Wow. Over 100MB per minute for a 1080p stream that offers the equivalent of 720p graphics on local hardware. Who is this made for? With data usage like this it is useless for streaming to a phone due to the tiny data caps on mobile plans, and even on a home internet connection this could easily put you over your monthly data allowance if you game alot, especially the 4K streams.

Wow.... it can apparently use over 20GB pr hour.
You need unlimited internet for this to be a thing, data caps and this just wont work.

"Who is this made for? With data usage like this it is useless for streaming to a phone due to the tiny data caps on mobile plans"

^ that.
No one (sane) has 1tb+ data cap for their mobile phones.

And if the point is to sit at home at a TV, then it falls short compaired to the current PS4/XB1.
its just a lesser experiance overall.

Last edited by JRPGfan - on 20 November 2019

"Bungie later confirmed that our eyes weren’t deceiving us. When streaming at 4K, we render at a native 1080p and then upsample and apply a variety of techniques to increase the overall quality of effect,” a Bungie rep said, adding that D2 runs at the PC equivalent of medium settings"

1080p, medium settings. Pretty damn terrible. Specs Wise Stadia shouldn't be far behind the PS5/Scarlett. Something very wrong here.

It's weird to see from this article that the problem isn't the streaming at all, it's the games themselves.

"What you’re looking at here isn’t bad streaming; the stream is 4K. Not only that, but it’s also some of the best streaming image quality I’ve seen, without loads of the nasty compression artifacts that make other cloud gaming services look like there’s an ugly haze between you and much of the game. Google told me that Stadia is designed to run games at the highest resolution with all of the settings turned up, but clearly, that isn’t happening here."

Last edited by Barkley - on 20 November 2019

Mr Puggsly said:
SvennoJ said:

Early days, early games and you conveniently ignore this

Destiny 2 is perfectly playable on Stadia and delivers the 60fps experience that Xbox One X cannot

60 fps for a streaming service is pretty good, that with lower latency than a lot of 30 fps games on console. (Yeah latency is still 44ms higher for this game compared to the console version, not bad but still noticeable)

I'm sure the CPU for Stadia is better than consoles. But were they not forward thinking in CPU power or is RDR2 poorly optimized?

I mean its kinda odd its already struggling on specs.

I think it would help clear up some confusion if we get more FPS information in other games.

Regardless, its disappointing on GPU as well.

They can always add new hardware when hardware gets better / prices go down. They don't have to replace everything, yet at some point the premium games will get to run on premium hardware. The RDR2 port is probably poorly optimized, early launch title.

The advantage of streaming is that when it starts making money hardware can be added / upgraded at a regular basis, thus the premium subscriptions get better running games year after year. Just like my download speed has been increasing year over year without needing a new modem.



SvennoJ said:
Mr Puggsly said:

I'm sure the CPU for Stadia is better than consoles.

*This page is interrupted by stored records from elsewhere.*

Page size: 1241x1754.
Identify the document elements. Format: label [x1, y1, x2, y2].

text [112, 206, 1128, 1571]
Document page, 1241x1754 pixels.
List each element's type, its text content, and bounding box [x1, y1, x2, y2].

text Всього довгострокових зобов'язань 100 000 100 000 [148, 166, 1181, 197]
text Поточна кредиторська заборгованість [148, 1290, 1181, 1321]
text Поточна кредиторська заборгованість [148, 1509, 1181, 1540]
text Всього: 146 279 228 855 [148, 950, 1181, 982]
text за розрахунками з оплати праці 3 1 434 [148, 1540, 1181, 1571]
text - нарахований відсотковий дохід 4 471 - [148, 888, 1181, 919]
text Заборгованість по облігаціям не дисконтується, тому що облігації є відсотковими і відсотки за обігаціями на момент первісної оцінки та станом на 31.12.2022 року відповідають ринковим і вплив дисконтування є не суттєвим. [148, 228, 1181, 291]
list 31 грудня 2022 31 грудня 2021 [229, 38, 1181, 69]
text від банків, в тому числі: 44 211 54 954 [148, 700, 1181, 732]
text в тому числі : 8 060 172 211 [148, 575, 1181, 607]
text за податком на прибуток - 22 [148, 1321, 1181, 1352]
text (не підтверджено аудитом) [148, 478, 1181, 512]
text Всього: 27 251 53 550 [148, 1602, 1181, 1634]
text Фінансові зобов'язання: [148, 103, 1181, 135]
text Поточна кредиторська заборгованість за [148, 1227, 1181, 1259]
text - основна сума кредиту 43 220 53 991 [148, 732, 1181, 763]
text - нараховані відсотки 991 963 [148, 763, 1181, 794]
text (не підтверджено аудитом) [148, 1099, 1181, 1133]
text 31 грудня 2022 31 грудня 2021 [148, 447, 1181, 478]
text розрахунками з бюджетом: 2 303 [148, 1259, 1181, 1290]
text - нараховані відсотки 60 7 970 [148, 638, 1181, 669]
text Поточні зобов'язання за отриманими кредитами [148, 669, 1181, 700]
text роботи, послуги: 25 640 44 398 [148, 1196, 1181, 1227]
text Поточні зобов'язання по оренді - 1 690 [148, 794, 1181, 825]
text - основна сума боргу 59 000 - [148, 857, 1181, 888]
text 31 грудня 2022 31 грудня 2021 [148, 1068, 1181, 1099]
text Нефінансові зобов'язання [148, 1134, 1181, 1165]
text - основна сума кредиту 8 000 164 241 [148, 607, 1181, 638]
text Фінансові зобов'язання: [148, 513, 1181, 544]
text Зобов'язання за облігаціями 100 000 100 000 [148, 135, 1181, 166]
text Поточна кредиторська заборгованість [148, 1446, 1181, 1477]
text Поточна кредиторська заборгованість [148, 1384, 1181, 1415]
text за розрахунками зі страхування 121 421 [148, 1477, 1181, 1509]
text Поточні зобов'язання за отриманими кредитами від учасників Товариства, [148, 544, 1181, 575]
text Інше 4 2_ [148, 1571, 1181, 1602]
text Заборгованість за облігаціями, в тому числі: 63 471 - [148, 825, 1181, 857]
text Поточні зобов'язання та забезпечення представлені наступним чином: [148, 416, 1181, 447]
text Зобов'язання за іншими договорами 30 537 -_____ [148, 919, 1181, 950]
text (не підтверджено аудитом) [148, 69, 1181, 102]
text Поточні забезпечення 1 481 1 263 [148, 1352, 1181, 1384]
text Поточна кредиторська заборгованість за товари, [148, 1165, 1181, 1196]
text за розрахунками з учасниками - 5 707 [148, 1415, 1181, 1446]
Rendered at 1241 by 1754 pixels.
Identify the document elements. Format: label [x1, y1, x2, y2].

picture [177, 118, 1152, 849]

But were they not forward thinking in CPU power or is RDR2 poorly optimized?

I mean its kinda odd its already struggling on specs.

I think it would help clear up some confusion if we get more FPS information in other games.

Regardless, its disappointing on GPU as well.

They can always add new hardware when hardware gets better / prices go down. They don't have to replace everything, yet at some point the premium games will get to run on premium hardware. The RDR2 port is probably poorly optimized, early launch title.

The advantage of streaming is that when it starts making money hardware can be added / upgraded at a regular basis, thus the premium subscriptions get better running games year after year. Just like my download speed has been increasing year over year without needing a new modem.

Developing for Linux isnt entirely new and its likely fairly standard PC specs as well. With the specs boasted about games should be looking and performing better.

When OnLive launched those specs trounced consoles. Google is a huge company, made big promises on specs and its looking like bullshit. You're suggesting they will upgrade later...

Are we absolutely certain this will be financially viable going this direction? Im also curious to see if developers care enough to keep porting games to work on Stadia.

The advantage MS and Sony have is their platforms already get great support. MS also has a great edge by having the most supported PC OS.

Im a fan of the streaming concept, I actually completed a few games via OnLIve years ago. But I dont like Stadia.